-
New security updates (xen, Intel microcode)
Impact: newly disclosed security vulnerabilities may allow attackers from within a guest to access memory of the host or other VMs. Only AMD CPUs are affected. To know if your specific model is affected, consult the vendor publications. Xen has been patched to mitigate the hardware issue.
Additionnally but unrelated to the security issue, firmware is updated for some models.
Citrix' security bulletin: https://support.citrix.com/article/CTX341586
Test on XCP-ng 8.2
From an up to date host:
yum clean metadata --enablerepo=xcp-ng-testing yum update linux-firmware microcode_ctl xen-dom0-libs xen-dom0-tools xen-hypervisor xen-libs xen-tools --enablerepo=xcp-ng-testing reboot
Versions:
- xen-*: 4.13.4-9.20.1.xcpng8.2
- microcode_ctl: 2.1-26.xs20.xcpng8.2
- linux-firmware-20190314-3.xcpng8.2
What to test
Normal use and anything else you want test. The closer to your actual use of XCP-ng, the better.
Test window before official release of the updates
~2 days. Maybe less.
-
@stormi Manual updates done on all my 8.2.1 machines and things are working correctly so far.
-
Same thing on my EPYC machine.
-
Thanks!
I see there's also another XSA available; XSA-396 (https://xenbits.xen.org/xsa/ )
Will these be combined with the microcode patches ?Cheers!
-
@NielsH XSA-396 does not affect XCP-ng as the device back-ends are in dom0 directly, not in driver domains.
-
Security update released. Thanks @Andrew for testing!
https://xcp-ng.org/blog/2022/03/11/march-2022-security-update/
-
@stormi I read the warning about problems with the rolling-pool-update, so after updating the pool with xen-orchestra, i wanted to live-migrate the Vms manually with xen-center. But live-migration fails, an the VMs crashed. I had to stop the other vms on the master and then reboot to get them back online.

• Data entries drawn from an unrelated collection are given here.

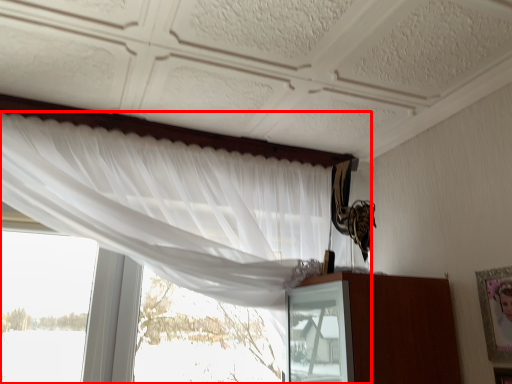
Question: Observing the image, what is the correct spatial positioning of curtain (annotated by the red box) in reference to picture frame?

Choices:
 (A) right
 (B) left

Answer: (B)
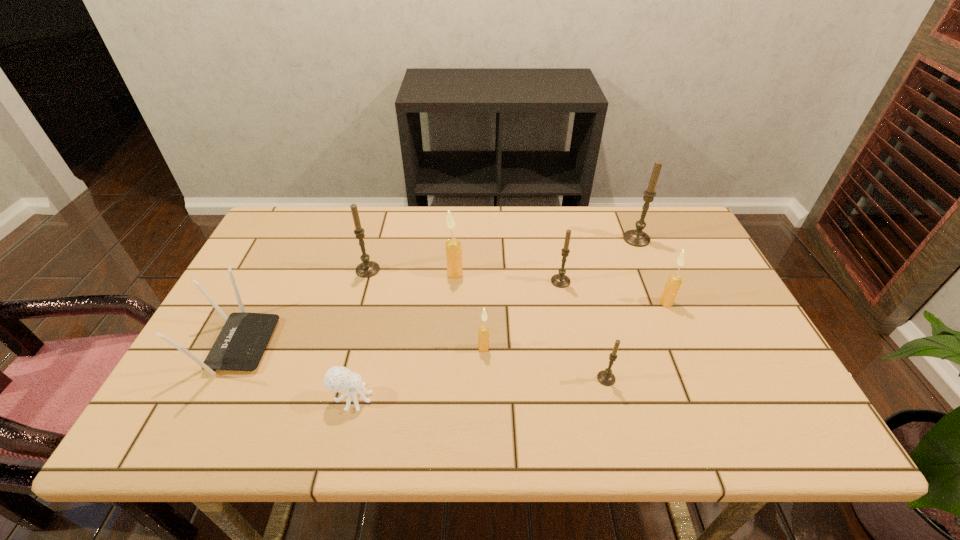
What are the coordinates of `the farthest object` in the screenshot? It's located at (638, 238).

You are a GUI agent. You are given a task and a screenshot of the screen. Output one action in this format:
    pyautogui.click(x=<x>, y=<y>)
    Task: Click on the rightmost gray candle
    
    Given the screenshot: What is the action you would take?
    pyautogui.click(x=638, y=238)

Identify the location of the sixth candle from right to left. (453, 246).

This screenshot has height=540, width=960. In order to click on the biggest cream candle in this screenshot , I will do `click(453, 246)`.

Image resolution: width=960 pixels, height=540 pixels. Identify the location of the leftmost candle. (367, 268).

Locate an element on the screen. Image resolution: width=960 pixels, height=540 pixels. the leftmost gray candle is located at coordinates (367, 268).

Find the location of a particular element. The width and height of the screenshot is (960, 540). the rightmost cream candle is located at coordinates (674, 281).

Where is `the second nearest cream candle`? The height and width of the screenshot is (540, 960). the second nearest cream candle is located at coordinates (674, 281).

You are a GUI agent. You are given a task and a screenshot of the screen. Output one action in this format:
    pyautogui.click(x=<x>, y=<y>)
    Task: Click on the fourth object from right to left
    This screenshot has width=960, height=540.
    Given the screenshot: What is the action you would take?
    pyautogui.click(x=560, y=280)

This screenshot has width=960, height=540. What are the coordinates of `the second gray candle from left to right` in the screenshot? It's located at (560, 280).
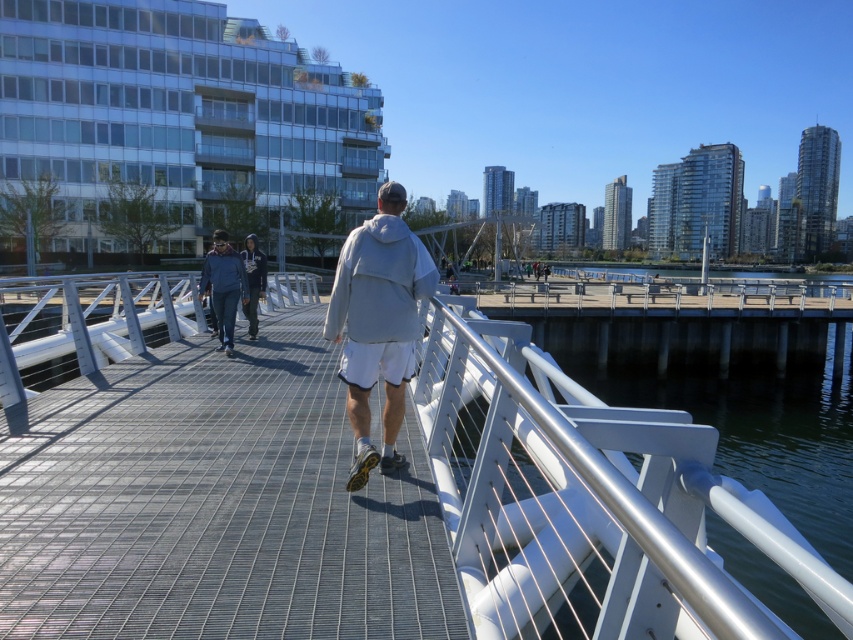
Question: Is white cotton hoodie at center smaller than blue fleece jacket at center?

Choices:
 (A) no
 (B) yes

Answer: (B)

Question: Which object is the closest to the light gray hoodie at center?

Choices:
 (A) dark blue hoodie at center
 (B) metal grid walkway at center

Answer: (B)

Question: Which of the following is the closest to the observer?

Choices:
 (A) light gray hoodie at center
 (B) white cotton hoodie at center

Answer: (A)

Question: Is the position of blue fleece jacket at center more distant than that of dark blue hoodie at center?

Choices:
 (A) yes
 (B) no

Answer: (B)

Question: Does metal grid walkway at center appear on the right side of dark blue hoodie at center?

Choices:
 (A) no
 (B) yes

Answer: (B)

Question: Among these points, which one is farthest from the camera?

After that I shut down the other VMs to savely reboot the other nodes.So I think, the warning is not fully correct, also without using the rolling-pool-update feature you can get into trouble. Maybe the mentioned toolstack-restart after the update could have helped me, but there was no info about that in the blog post warning ...
-
@hecki Thanks for the feedback. I agree that we could try to make it even more obvious how to avoid the issue, but the blog post does already point at the documentation for updating, as always when we publish an update, and the documentation clearly states you need to restart the toolstack (and it's not new... It's just that many people just overlook it and fortunately for them in most cases this is without consequences... Hence bad habits taken): https://xcp-ng.org/docs/updates.html#from-xen-orchestra
AFAIK the next release of Xen Orchestra will either restart the toolstack or remind you to do it when you apply patches.
-
@stormi I alwas used the rolling pool update since its available so i did not read the docs since then any more. If I understand you correct, until now the rolling pool update does not do a toolstack restart during the node restarts although it is so important?
-
@hecki In the case of Rolling Pool Update it's not a matter of toolstack restart anymore but rather of updating and rebooting hosts one by one rather than all at once.
-
@stormi ok, so "Install pool patches" and "Rolling pool update" internally behave completely different. This is new for me, until now, i thought, the Rolling Pool Update is a "Install poool patches" with following evacuation and reboot of the nodes, so thats what I have done manually today. Thanks for the explanation ...
-
@hecki That's what it was (with extra steps also such as putting hosts in maintenance mode), but this will change in the next release of Xen Orchestra as Rolling Pool Update will now evacuate, update then reboot every host one by one
-
Looks like yet another security patch from Xenserver available now
-
@NielsH No, they just updated the existing advisory. See "UPDATES IN VERSION 2".
-
@stormi Ah phew, good to hear we won't have to update everything so quickly again
-
New security updates (xen, Intel microcode)
Impact: host crash by exploiting PCI passthrough from a VM
Citrix' security bulletin: https://support.citrix.com/article/CTX390511
Test on XCP-ng 8.2
From an up to date host:
yum clean metadata --enablerepo=xcp-ng-testing yum update xen-dom0-libs xen-dom0-tools xen-hypervisor xen-libs xen-tools --enablerepo=xcp-ng-testing reboot
Versions:
- xen-*: 4.13.4-9.21.1.xcpng8.2
What to test
Normal use and anything else you want to test. The closer to your actual use of XCP-ng, the better.
Test window before official release of the updates
~2 days.
-
Tested here on one home lab machine, it works
-
@stormi Post update, things are working as normal on my hosts.
-
updated and all fine
-
@stormi Seems to be working well for me too.